EB: Certaines personnes peuvent le faire, d'autres non. Avec Magda, cela ne fonctionnerait probablement pas. C'est pourquoi, je n'accepterais pas non plus un poste de codirecteur général avec elle. Il ne s'agit pas de savoir si c'est bien ou mal. Ce que Magda fait avec Ems-Chemie est fantastique. Mais pour diriger une entreprise ensemble, certaines conditions doivent être remplies. L'une d'entre elles est que tout ne tourne pas autour d'une seule personne. Il faut en plus une confiance mutuelle et la volonté de discuter et de trouver un consensus en cas de divergences d'opinion. Magda résout ces choses différemment.
Vous parlez de «Magda». Connaissez-vous bien Mme Martullo-Blocher?
EB: J'ai étudié avec elle et j'ai ensuite eu de temps en temps affaire à elle pour des raisons professionnelles. De plus, sa sœur Miriam fait partie de notre conseil d'administration. Nous avons donc des points de contact avec la famille Blocher. Mais je ne partagerai pas pour autant le poste de directeur avec Magda. Cela ne fonctionnerait ni pour elle ni pour moi.
Rivella est considéré comme un employeur extrêmement progressiste, et pas seulement en raison de la double direction. Sur une plateforme en ligne, un collaborateur a écrit: «L'idée du profit/chiffre d'affaires ne semble pas, comme dans beaucoup d'autres entreprises, être au-dessus de tout». Etes-vous d'accord avec cette affirmation?
SB: J'y apporterais des nuances. Chez nous aussi, les chiffres sont très importants. Si nous prenons la mauvaise direction, nous finirons par ne plus exister. Nous devons en être conscients. Mais nous tenons à entretenir des relations très respectueuses avec nos collaborateurs. A la fin de l'année, nous n'allons pas nous lancer dans un quelconque exercice pour économiser encore quelques francs.

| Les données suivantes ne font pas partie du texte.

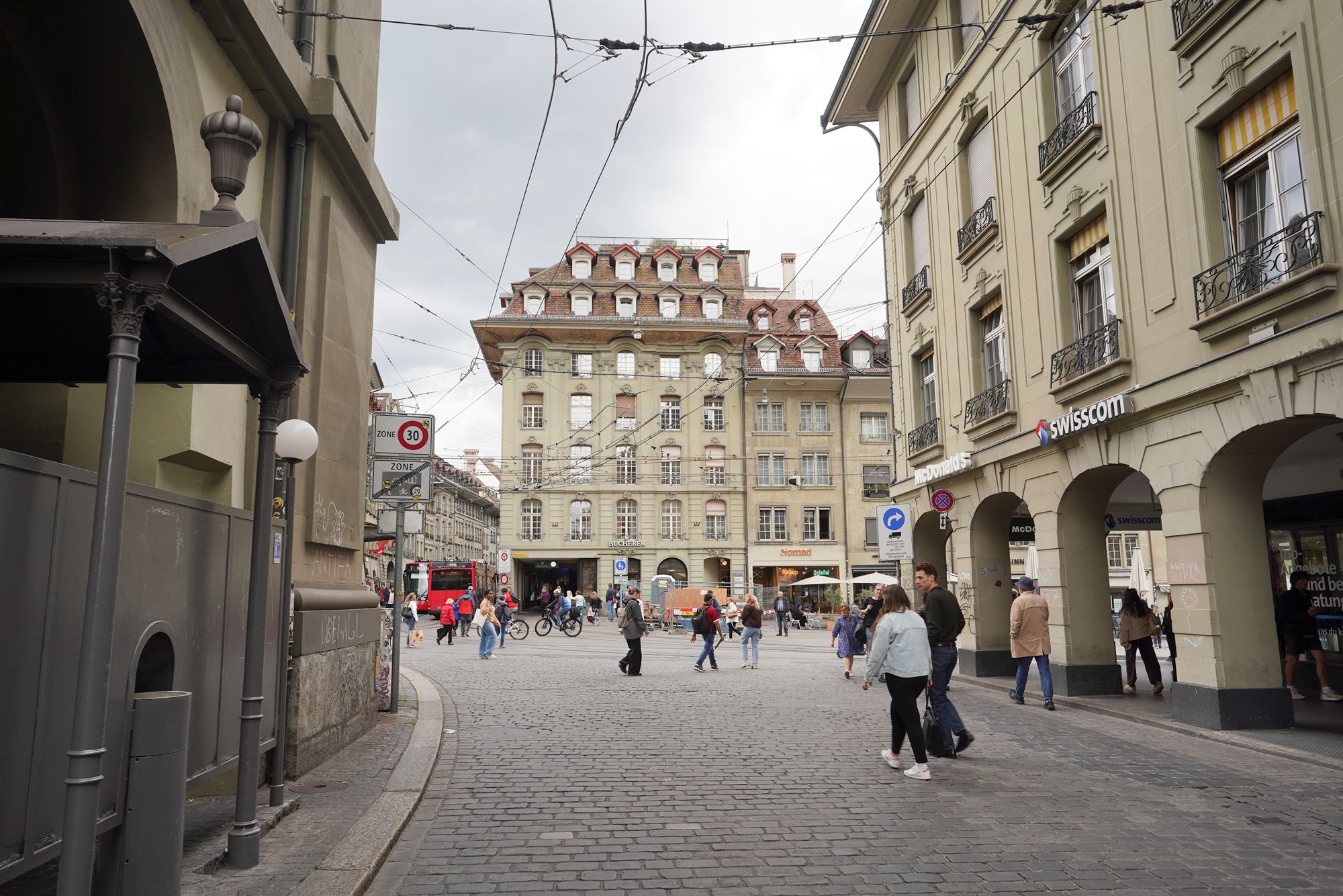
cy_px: 448
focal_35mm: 24
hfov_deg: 73.7
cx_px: 672
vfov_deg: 53.1
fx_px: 895
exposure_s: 1/100
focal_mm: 24
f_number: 7.1
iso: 100
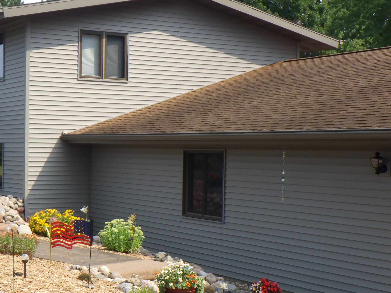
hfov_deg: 27.2
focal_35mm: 70
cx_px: 75
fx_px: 791
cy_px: 200
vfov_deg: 20.9
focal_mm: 7.5
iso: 125
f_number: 5
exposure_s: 1/320
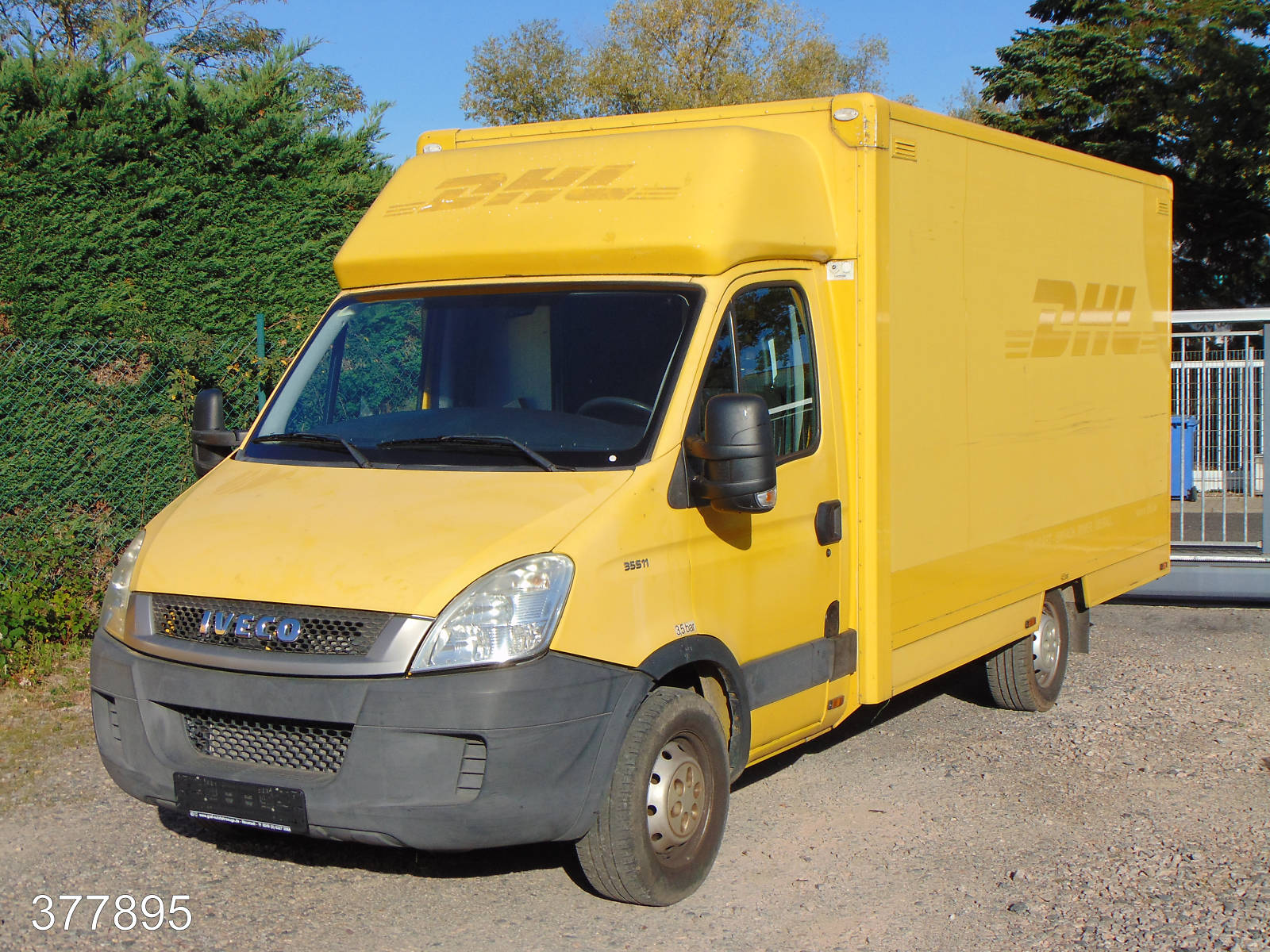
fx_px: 1834
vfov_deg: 29.1
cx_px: 635
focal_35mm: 50
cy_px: 476
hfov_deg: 38.2
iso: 80
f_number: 9
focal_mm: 9
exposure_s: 1/200
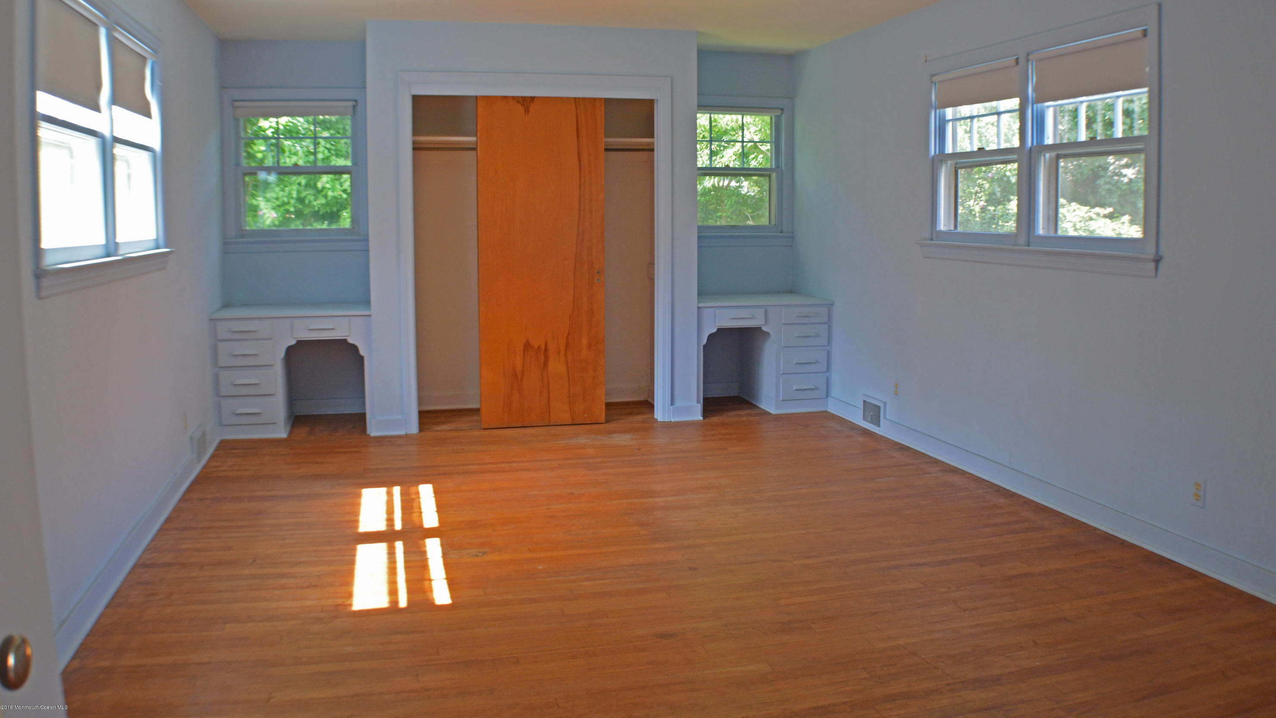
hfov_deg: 52.8
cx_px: 638
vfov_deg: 31.1
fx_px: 1286
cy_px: 306
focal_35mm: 38
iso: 500
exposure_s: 1/60
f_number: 4
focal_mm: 24
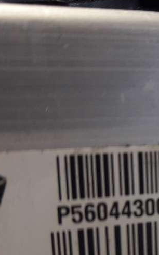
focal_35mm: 75
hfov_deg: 15.1
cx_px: 283
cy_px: 201
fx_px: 520
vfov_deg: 27.0
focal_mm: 3.7
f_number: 1.9
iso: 50
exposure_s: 1/33
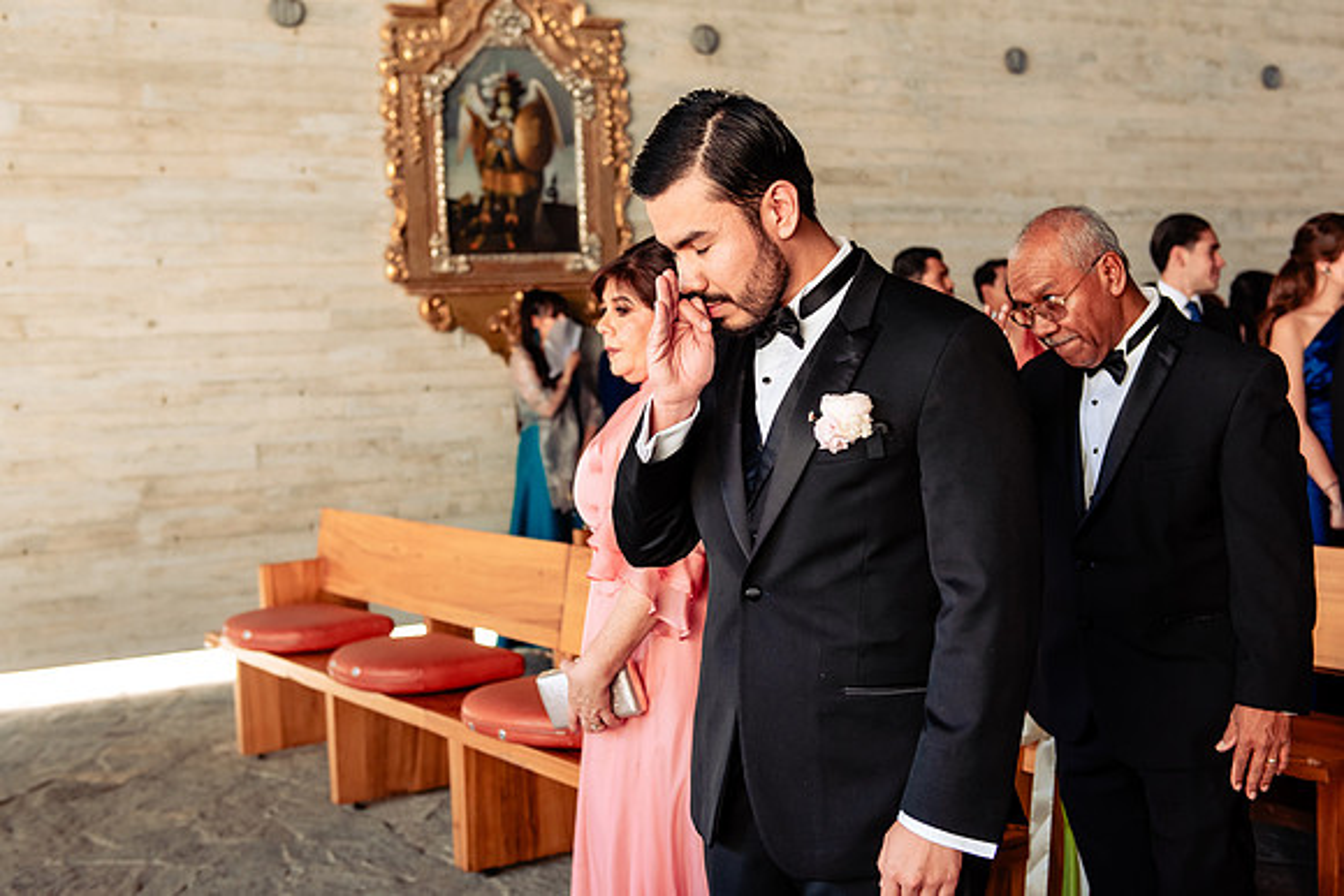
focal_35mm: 47
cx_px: 653
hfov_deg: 41.8
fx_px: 1758
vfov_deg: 28.6
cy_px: 435
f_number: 3.5
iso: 640
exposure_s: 1/250
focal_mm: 45
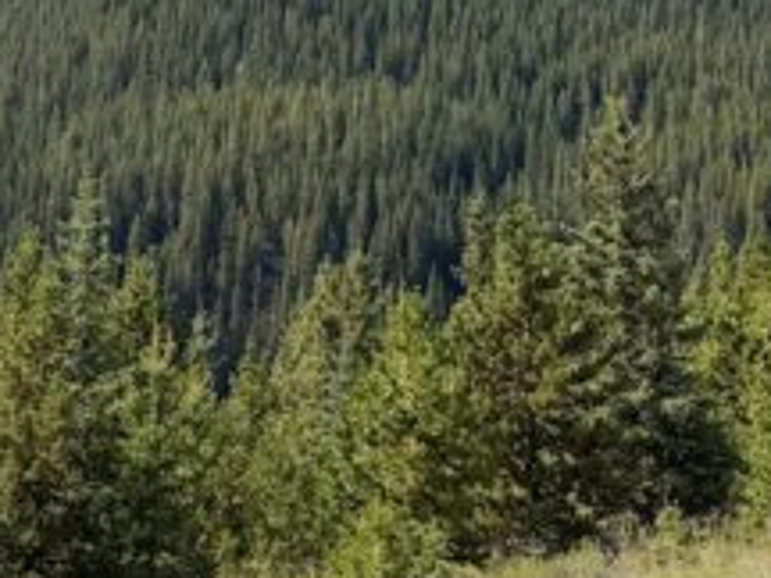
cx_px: 136
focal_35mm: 89
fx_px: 1982
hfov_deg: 21.7
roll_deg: +1.3
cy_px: -246
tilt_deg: +4.6
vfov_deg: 15.5
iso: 80
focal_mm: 6.76
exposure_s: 1/6173
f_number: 1.78
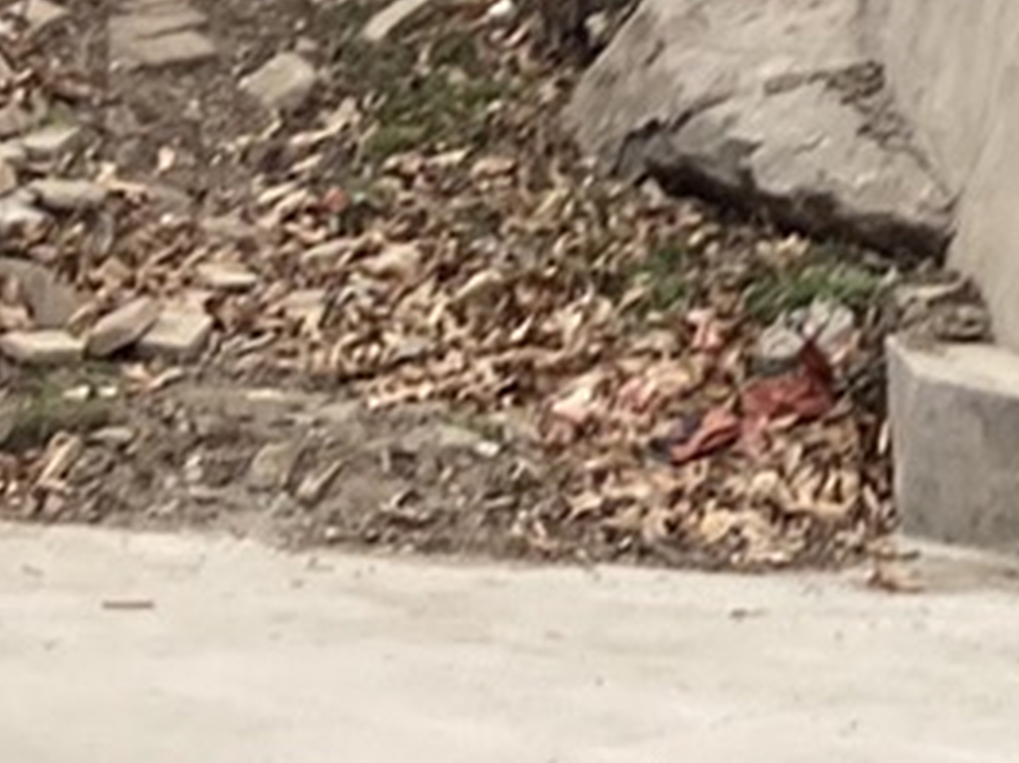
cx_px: 2127
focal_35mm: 213
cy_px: -1553
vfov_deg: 6.4
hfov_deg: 8.7
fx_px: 6267
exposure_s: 1/1000
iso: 20
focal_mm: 3.99
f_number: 1.8
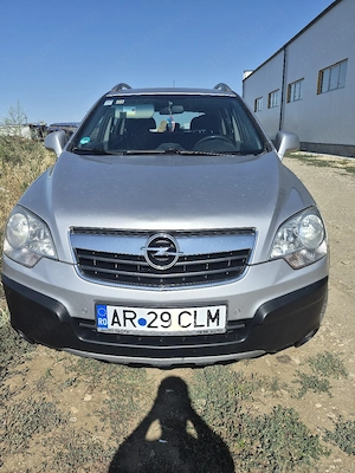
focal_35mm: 23
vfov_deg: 73.9
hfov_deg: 58.9
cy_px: 236
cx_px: 178
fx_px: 314
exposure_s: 1/10000
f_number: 1.8
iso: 80
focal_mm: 5.4
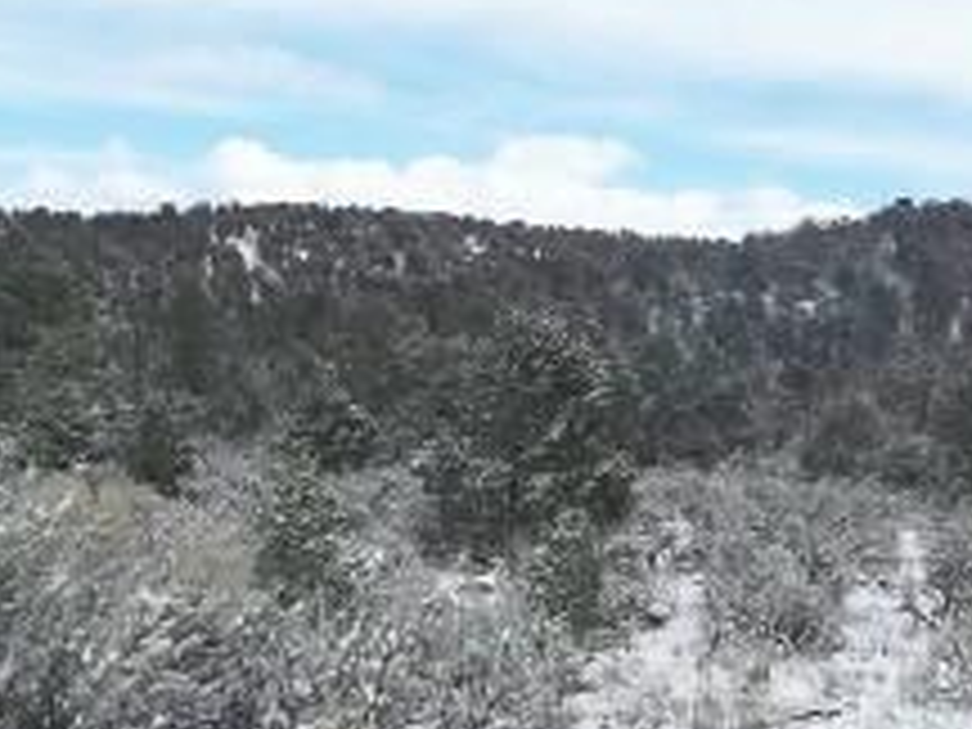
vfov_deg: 29.1
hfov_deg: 37.8
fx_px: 1404
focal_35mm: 50
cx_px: 639
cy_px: 324
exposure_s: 1/250
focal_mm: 4.9
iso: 80
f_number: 8.9
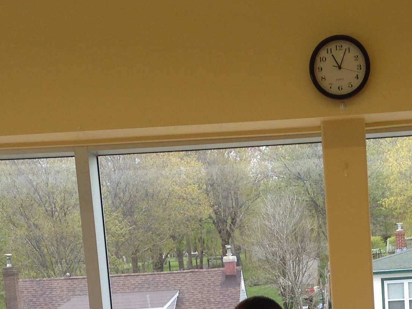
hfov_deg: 19.9
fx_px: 1166
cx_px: 307
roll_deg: +4.3
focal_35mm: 98
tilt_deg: -7.9
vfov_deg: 14.4
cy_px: 415
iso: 50
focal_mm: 4.12
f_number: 2.4
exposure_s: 1/146
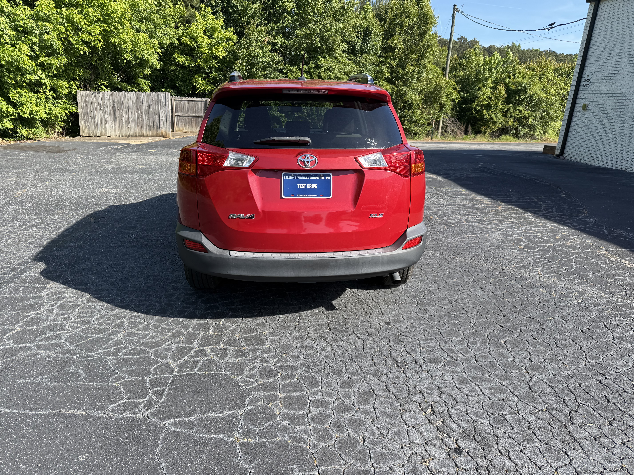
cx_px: 317
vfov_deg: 56.8
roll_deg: -4.1
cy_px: 238
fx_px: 440
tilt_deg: -16.5
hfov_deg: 71.6
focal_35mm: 24
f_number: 1.78
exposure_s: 1/1949
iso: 100
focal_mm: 6.76
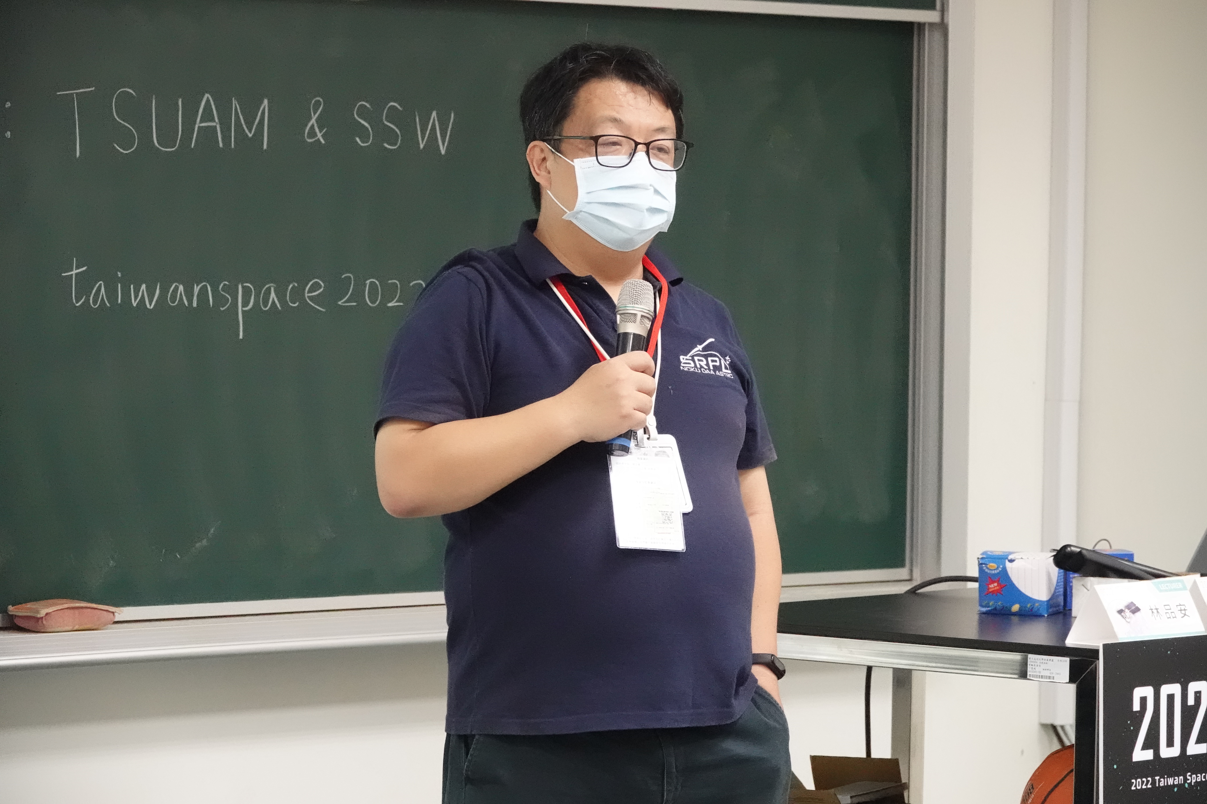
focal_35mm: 170
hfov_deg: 12.1
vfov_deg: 8.1
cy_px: 402
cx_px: 604
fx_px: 5699
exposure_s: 1/250
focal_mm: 62.39
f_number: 4
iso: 6400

EB: Il est aussi dans notre propre intérêt d'être un employeur attractif. Nous sommes chez nous à Rothrist, pas à Bâle ou à Zurich. Nous devons donc proposer quelque chose pour que les bonnes personnes viennent chez nous.
SB: Le président du Conseil d'administration Alexander Barth et sa famille jouent un rôle important. Ils se sentent engagés envers leurs employés, et le personnel le ressent. C'est pourquoi, la plupart de nos collaborateurs disent qu'ils travaillent pour la famille Barth.